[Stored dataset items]
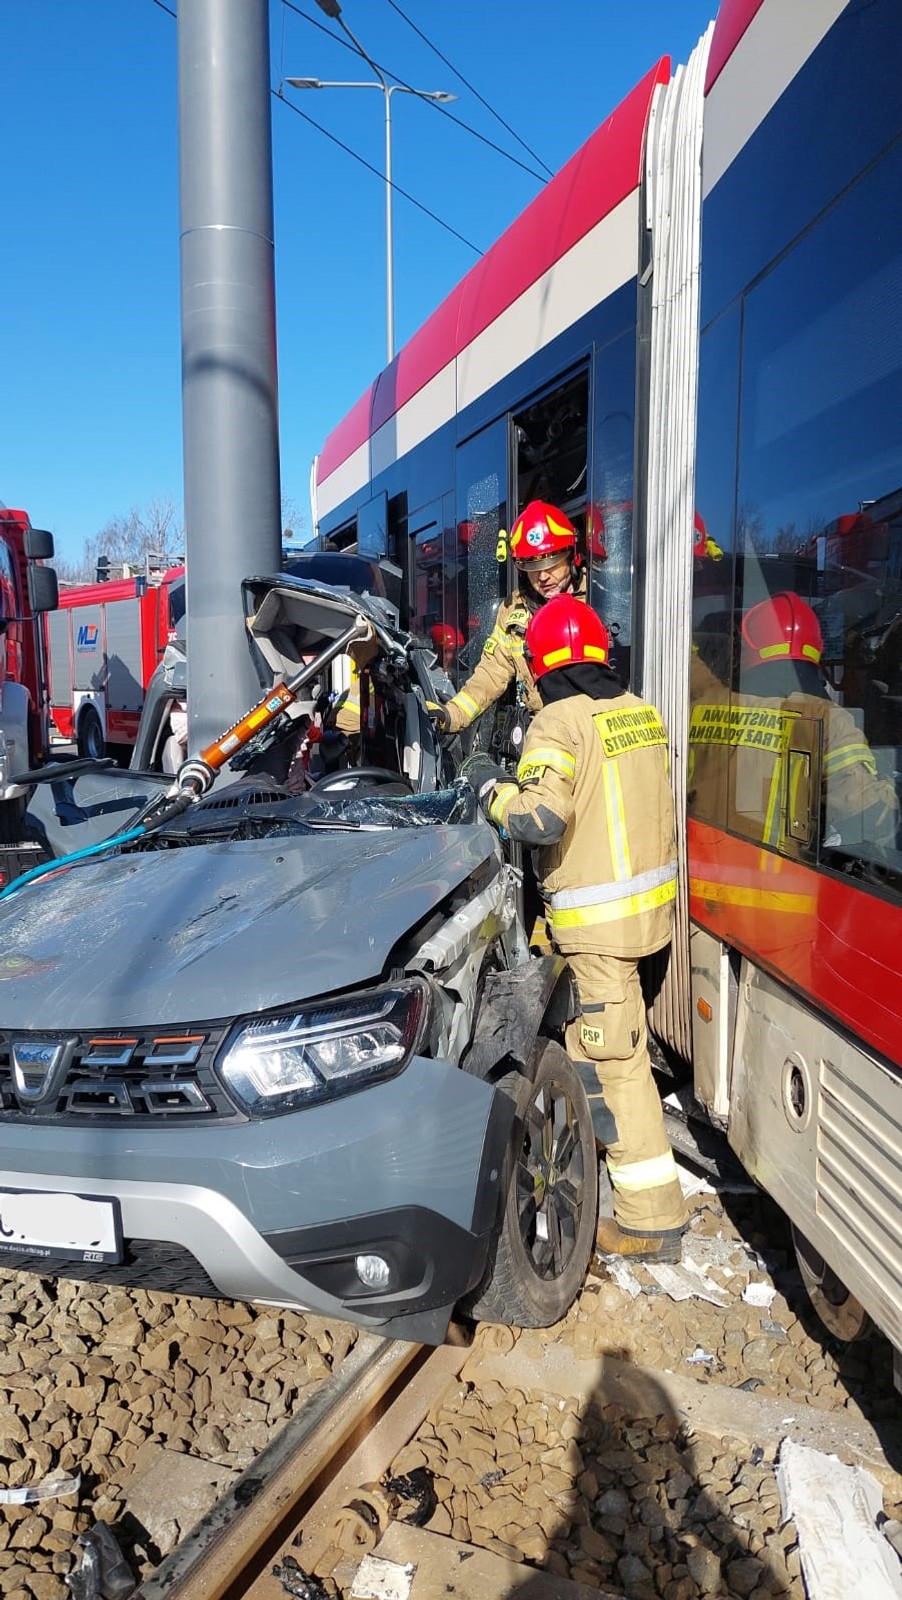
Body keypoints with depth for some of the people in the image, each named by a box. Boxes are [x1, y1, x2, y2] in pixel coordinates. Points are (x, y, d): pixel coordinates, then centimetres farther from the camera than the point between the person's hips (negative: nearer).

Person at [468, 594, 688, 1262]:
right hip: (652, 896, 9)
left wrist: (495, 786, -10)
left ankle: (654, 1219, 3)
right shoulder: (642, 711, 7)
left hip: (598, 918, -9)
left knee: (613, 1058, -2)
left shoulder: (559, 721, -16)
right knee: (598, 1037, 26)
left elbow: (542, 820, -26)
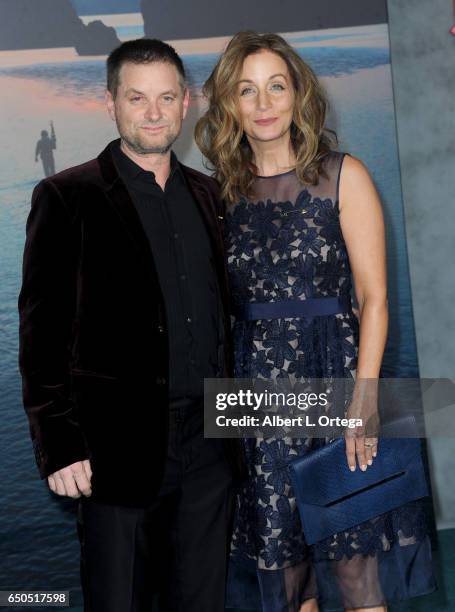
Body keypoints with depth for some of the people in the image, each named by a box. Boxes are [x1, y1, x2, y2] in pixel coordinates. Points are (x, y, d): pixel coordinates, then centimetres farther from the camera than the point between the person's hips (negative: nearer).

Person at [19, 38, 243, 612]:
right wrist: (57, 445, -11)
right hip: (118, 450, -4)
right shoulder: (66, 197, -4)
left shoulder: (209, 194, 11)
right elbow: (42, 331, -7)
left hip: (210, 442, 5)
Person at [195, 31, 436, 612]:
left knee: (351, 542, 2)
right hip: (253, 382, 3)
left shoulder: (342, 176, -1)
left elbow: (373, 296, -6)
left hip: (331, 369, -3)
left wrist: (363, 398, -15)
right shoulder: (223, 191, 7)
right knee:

WHAT YOU HAVE TO DO. Here the answer is the exact run of lines above, from the line with "left shoulder: (342, 176, -1)" down to the last, and nothing else.

WRITTEN RESPONSE.
left shoulder: (342, 176, -1)
left elbow: (373, 296, -6)
left hip: (331, 369, -3)
left wrist: (363, 398, -15)
right shoulder: (223, 191, 7)
right knee:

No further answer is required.